_Exercise_. Search the records for the word "chmod". Copy every line where it appears.

Collected data:

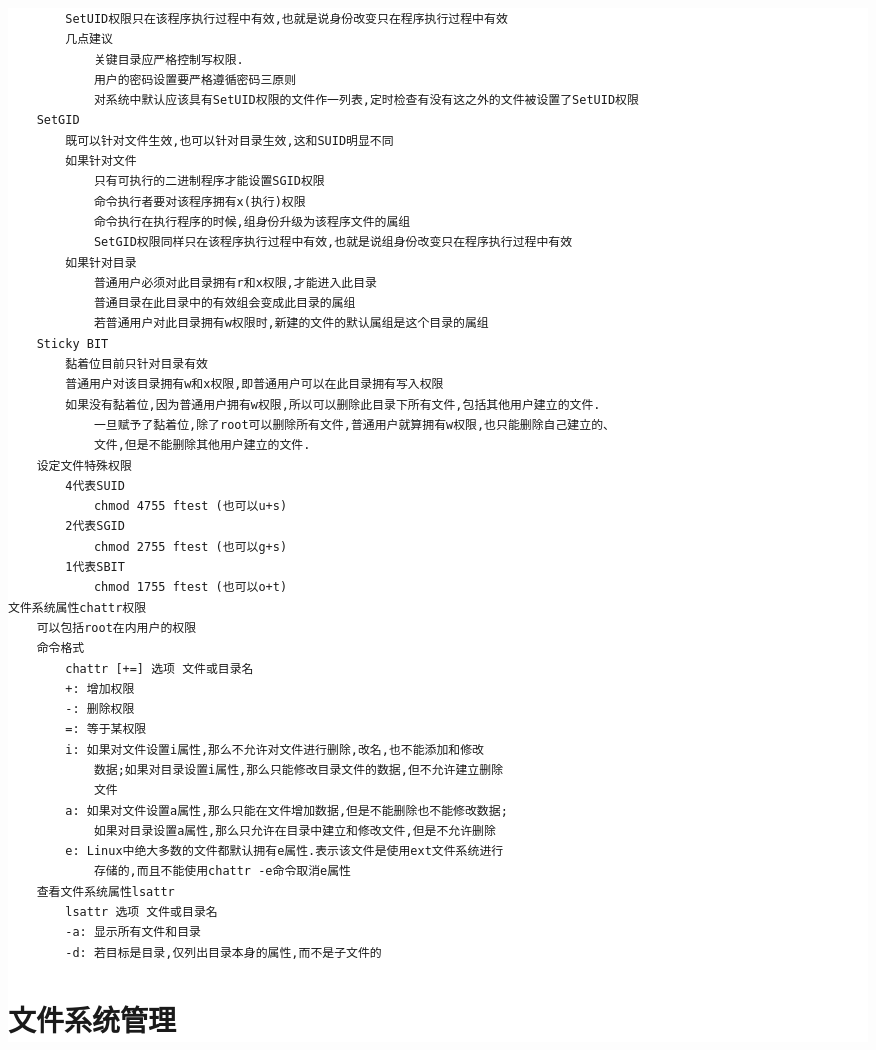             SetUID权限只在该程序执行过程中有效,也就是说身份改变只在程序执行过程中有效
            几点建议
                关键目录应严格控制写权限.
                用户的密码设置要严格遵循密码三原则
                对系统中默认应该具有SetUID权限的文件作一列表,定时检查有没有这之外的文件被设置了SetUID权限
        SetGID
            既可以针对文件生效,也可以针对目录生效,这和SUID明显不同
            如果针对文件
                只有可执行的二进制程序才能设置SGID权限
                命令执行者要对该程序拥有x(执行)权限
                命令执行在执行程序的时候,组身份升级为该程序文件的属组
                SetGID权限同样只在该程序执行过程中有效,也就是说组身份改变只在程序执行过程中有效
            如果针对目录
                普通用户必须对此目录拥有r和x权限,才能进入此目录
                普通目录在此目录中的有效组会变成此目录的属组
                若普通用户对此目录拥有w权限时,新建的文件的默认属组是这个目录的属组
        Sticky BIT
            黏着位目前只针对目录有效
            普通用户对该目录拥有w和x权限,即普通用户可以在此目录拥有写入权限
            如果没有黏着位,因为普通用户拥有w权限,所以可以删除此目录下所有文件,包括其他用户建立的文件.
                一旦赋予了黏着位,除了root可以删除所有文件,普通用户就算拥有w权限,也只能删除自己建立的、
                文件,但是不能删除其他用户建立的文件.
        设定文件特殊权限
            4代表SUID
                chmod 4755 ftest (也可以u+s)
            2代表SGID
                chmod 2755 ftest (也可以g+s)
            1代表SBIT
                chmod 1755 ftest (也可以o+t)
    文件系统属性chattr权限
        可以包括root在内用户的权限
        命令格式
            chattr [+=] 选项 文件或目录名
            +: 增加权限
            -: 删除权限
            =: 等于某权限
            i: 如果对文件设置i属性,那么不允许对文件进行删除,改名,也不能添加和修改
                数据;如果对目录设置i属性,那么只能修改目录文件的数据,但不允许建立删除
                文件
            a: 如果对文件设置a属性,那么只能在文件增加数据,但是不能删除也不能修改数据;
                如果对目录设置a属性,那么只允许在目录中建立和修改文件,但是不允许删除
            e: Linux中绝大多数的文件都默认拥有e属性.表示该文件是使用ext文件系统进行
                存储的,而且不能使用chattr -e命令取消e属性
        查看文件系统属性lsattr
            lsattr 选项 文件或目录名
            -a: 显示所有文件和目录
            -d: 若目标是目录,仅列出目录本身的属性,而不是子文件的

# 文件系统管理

...

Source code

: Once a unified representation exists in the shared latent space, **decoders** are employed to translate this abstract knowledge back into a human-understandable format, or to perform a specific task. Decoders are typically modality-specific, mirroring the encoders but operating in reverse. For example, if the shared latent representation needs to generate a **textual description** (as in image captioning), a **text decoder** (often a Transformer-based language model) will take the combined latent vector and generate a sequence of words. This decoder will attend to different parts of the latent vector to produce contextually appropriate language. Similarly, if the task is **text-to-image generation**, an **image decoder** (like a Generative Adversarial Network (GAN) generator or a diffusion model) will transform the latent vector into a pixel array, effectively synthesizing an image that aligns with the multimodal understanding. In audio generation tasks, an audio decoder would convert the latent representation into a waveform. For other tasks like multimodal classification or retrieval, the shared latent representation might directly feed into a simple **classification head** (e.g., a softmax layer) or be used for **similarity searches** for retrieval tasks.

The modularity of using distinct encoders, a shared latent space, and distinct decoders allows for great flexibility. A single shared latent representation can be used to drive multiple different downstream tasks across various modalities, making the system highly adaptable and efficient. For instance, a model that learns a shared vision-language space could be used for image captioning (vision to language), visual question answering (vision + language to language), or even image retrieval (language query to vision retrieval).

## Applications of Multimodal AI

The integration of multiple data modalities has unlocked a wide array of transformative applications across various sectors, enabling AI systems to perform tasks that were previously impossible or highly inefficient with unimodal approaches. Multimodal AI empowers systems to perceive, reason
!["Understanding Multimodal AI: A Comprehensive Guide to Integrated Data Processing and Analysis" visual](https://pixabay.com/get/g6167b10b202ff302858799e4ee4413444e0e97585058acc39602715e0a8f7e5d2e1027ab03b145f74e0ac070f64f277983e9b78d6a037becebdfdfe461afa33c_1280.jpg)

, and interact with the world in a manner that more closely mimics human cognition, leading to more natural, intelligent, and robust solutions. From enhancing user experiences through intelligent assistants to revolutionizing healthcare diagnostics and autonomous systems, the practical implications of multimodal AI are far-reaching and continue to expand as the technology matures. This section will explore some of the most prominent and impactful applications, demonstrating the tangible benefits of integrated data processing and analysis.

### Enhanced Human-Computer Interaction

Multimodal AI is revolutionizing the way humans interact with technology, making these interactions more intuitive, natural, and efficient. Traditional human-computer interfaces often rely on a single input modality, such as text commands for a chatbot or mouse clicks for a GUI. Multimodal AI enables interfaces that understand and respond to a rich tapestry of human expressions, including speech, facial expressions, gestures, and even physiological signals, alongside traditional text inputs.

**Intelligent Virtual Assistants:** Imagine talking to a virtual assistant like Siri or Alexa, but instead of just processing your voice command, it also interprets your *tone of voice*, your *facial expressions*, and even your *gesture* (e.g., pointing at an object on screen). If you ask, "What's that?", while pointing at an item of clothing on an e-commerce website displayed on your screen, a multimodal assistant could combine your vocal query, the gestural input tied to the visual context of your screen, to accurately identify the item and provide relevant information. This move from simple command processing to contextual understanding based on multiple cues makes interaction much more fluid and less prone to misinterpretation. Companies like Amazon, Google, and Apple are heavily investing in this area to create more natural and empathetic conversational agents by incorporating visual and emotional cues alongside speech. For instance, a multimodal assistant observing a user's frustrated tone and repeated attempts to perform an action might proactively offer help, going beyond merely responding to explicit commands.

_Answer section_.
                chmod 4755 ftest (也可以u+s)
                chmod 2755 ftest (也可以g+s)
                chmod 1755 ftest (也可以o+t)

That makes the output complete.